The theme for last week’s The Documented Life Project prompt was “selfie“. We were encouraged to incorporate a selfie into the page, along with our word of the year, if we pick one. I loved this prompt, even though I feel like my pages could use some work (to be nice).
It’s been interesting to read the comments on the Facebook group, as there is a whole contingent of members who are uncomfortable with taking selfies at all. Personally, I feel like selfies are my jam. My Instagram features a lot of selfies. Like a lot a lot. After taking a self-portrait class from Liz Lameroux last year, I use selfies as a way to check in with myself, see myself in a new life, and document my life. It was a transformative experience for me, to learn how to feel comfortable enough in my skin to see myself through self-portraiture.

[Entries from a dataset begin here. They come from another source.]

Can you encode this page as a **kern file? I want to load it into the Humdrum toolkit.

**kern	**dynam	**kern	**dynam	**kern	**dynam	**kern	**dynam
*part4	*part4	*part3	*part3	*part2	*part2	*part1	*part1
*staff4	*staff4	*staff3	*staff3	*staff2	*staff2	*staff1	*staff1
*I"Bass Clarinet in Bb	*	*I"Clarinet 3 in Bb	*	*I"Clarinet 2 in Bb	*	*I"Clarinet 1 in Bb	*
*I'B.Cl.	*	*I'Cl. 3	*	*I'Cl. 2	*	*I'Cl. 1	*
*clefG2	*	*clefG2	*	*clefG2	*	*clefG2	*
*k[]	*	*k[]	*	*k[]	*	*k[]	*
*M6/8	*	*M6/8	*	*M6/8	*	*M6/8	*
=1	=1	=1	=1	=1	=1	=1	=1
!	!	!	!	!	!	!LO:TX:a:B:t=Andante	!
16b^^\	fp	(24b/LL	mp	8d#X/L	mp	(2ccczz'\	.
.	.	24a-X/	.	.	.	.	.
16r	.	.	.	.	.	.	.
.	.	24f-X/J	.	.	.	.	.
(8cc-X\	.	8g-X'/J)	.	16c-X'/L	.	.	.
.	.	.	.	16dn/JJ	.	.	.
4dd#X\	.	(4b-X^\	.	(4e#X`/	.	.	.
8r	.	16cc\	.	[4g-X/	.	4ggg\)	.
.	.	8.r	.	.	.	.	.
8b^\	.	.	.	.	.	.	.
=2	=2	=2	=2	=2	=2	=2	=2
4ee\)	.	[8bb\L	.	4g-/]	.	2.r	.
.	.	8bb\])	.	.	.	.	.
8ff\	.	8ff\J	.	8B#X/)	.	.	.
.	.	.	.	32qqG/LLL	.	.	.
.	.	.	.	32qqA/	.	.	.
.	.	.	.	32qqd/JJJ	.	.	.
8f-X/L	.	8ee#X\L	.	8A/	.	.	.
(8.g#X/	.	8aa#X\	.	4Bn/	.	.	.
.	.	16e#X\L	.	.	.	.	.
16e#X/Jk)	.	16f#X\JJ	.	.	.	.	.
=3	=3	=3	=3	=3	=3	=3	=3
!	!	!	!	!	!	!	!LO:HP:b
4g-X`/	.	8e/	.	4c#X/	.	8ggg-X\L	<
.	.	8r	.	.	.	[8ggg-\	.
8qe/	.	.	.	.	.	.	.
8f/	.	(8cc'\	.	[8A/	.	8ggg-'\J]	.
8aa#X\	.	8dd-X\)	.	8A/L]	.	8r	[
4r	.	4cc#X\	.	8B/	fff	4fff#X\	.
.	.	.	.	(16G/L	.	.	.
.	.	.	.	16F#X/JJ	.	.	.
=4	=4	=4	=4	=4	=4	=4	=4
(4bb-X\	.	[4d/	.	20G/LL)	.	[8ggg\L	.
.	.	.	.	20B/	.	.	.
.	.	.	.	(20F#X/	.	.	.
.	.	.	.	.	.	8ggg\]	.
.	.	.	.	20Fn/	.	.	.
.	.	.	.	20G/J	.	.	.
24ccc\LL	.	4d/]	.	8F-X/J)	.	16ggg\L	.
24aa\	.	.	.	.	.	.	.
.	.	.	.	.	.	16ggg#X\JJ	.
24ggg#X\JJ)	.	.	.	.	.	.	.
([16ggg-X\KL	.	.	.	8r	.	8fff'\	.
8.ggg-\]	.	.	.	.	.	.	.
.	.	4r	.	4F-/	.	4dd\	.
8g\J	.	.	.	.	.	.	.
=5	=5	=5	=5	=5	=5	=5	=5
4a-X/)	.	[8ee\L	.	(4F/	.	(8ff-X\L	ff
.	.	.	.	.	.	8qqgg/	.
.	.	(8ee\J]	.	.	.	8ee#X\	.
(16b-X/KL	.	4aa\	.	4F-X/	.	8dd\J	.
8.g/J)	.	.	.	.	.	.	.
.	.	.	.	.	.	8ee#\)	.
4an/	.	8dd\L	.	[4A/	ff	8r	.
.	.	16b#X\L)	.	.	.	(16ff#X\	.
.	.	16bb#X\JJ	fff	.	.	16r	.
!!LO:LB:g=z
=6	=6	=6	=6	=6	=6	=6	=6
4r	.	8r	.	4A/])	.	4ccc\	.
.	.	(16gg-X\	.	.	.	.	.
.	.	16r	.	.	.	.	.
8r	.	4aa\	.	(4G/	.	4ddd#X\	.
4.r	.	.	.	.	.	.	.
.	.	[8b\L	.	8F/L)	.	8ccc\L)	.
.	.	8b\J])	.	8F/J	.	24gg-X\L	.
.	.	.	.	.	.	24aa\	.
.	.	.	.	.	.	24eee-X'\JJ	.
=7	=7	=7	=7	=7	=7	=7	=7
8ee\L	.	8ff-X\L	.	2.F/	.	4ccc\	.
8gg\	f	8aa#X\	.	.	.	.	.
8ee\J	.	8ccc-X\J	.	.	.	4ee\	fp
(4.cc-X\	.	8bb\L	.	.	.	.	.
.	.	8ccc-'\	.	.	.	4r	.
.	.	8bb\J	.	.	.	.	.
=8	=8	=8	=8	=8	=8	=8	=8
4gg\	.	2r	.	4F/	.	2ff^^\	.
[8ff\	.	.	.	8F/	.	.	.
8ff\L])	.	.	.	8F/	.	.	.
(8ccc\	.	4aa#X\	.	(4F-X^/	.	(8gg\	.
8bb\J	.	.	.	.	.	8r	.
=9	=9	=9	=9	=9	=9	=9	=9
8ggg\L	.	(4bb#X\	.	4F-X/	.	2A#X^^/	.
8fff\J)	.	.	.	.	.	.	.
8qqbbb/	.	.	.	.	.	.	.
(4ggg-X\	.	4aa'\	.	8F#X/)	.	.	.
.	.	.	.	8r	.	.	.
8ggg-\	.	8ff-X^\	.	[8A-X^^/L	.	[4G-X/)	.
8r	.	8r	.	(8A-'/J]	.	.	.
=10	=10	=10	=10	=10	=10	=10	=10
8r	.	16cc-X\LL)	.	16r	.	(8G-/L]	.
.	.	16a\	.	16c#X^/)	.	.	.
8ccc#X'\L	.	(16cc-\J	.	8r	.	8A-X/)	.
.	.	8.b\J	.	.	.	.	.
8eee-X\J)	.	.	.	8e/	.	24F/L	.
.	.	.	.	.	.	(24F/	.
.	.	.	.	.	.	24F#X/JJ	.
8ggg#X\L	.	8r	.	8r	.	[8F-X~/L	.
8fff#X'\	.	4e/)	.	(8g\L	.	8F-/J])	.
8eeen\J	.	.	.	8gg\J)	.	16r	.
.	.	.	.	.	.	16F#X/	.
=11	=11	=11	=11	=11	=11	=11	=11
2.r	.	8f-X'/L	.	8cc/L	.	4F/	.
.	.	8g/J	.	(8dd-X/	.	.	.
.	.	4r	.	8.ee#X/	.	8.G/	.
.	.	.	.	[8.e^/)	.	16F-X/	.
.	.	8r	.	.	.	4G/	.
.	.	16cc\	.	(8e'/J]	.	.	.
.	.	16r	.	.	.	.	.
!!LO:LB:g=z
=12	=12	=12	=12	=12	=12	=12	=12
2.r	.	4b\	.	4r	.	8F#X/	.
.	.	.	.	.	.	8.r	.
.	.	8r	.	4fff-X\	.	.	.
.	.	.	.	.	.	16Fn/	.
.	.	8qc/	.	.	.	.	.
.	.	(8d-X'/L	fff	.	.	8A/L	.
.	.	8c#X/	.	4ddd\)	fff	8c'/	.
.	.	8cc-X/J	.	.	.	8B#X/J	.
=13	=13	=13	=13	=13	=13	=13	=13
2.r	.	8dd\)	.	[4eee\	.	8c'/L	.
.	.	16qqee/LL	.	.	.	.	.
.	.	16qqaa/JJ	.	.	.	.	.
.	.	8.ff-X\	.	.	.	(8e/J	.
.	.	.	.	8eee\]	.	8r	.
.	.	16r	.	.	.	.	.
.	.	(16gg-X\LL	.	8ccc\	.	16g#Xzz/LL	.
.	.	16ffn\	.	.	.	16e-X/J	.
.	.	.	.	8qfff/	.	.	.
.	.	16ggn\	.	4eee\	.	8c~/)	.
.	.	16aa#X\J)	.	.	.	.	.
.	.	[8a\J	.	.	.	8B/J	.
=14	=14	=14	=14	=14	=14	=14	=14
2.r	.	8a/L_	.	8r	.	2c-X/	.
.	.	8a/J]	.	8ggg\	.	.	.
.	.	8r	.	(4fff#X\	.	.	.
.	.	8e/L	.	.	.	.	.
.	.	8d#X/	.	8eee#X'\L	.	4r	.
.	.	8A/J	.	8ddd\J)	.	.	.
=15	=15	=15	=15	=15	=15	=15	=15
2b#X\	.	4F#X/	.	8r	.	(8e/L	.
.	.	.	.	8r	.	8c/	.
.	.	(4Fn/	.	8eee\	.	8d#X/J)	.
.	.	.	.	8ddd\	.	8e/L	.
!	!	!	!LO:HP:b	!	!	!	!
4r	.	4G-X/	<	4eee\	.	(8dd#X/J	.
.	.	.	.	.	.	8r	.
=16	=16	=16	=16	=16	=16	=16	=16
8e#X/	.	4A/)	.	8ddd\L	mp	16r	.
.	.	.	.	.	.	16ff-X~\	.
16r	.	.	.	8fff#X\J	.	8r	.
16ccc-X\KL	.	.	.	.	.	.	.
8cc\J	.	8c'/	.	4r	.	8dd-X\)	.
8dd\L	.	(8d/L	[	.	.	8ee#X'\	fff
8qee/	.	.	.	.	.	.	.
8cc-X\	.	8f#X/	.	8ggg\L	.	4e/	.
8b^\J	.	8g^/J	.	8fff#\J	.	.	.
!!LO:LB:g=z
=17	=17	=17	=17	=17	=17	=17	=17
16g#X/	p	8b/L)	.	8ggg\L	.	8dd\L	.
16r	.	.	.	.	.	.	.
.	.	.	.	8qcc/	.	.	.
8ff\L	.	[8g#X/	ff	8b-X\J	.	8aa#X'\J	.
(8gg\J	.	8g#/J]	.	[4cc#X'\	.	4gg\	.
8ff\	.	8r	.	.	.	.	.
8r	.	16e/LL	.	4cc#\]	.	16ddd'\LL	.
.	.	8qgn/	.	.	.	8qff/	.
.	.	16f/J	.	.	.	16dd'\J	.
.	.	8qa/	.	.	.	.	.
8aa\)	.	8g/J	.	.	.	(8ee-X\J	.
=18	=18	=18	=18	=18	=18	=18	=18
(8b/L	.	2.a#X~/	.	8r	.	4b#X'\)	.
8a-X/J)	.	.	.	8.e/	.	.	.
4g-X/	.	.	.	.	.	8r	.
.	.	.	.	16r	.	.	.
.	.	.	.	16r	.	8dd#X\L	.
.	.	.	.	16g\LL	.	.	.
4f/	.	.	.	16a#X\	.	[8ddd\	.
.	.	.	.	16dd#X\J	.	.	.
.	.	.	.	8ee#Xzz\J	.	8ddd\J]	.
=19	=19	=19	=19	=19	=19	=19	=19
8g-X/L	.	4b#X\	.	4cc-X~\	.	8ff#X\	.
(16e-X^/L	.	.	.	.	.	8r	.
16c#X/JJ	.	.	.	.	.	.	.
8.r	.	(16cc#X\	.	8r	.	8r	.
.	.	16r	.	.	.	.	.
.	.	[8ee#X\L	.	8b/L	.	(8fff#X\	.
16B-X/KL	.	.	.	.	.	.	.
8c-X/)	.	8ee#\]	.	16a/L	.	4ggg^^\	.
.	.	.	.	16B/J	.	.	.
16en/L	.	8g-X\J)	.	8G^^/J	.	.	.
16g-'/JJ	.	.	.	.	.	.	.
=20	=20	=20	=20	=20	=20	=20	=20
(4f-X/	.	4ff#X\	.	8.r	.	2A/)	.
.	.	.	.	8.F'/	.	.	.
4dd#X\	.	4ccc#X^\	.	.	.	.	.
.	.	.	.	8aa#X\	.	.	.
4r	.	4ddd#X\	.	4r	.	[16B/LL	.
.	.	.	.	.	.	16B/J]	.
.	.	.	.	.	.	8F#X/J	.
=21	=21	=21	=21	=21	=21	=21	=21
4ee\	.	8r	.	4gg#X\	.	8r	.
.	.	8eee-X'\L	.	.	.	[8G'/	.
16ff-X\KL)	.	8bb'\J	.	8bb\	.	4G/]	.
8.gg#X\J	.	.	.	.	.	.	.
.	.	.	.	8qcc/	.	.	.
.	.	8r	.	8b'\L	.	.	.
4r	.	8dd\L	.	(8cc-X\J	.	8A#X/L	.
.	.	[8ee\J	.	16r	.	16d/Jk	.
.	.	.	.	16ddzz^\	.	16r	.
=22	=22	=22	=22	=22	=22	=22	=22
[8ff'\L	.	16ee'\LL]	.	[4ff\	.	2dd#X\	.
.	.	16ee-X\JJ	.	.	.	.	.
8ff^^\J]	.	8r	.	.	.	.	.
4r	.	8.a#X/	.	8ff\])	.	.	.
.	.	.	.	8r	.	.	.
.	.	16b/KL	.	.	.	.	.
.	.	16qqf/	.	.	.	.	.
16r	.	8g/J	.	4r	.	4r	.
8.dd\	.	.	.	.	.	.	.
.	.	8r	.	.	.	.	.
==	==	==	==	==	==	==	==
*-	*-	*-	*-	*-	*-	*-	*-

When making my page, I used a guiding phrase that I wrote while taking my selfies for this prompt on Instagram:
“When I try to embody my word of the year, I plant my feet on the ground and I cover my heart with my hands, because my center comes from both places.”
This phrase is incorporated into my the front of my extension, hovering over each leaf. There are elements of this page that I really like – the color scheme, the layers of techniques that I use, and of course, the guiding phrase. But, I found while making this page that I got sucked into over making. I couldn’t put down the paint and I covered or obscured elements that I really liked.
However, I don’t want to focus on this part of the page. Instead, I want to focus on what I learned from this process. I learned a lot about art journaling, just by going a little too far and acting too quickly. But, what I learned most while making this page is that my word of the year – CENTER – is something that I feel in my body. I know when I’m centered, I can feel it in the set of my shoulders. I can feel it in the way I breathe. I can feel it in the way that my feet connect with the floor. As I work through this year finding my center, I can keep myself true by checking in with my body. How do I feel in my day to day life, disjointed and itchy or stable and grounded?
So far, I’ve found that engaging in this project has helped me to feel more centered. By spending my snatches of time writing, taking pictures, and making art (even if imperfectly), I am connecting with a central part of who I am. At my center, I am someone who thrives on making things. I need this background hum of creativity in my daily life, in order to feel more like my self.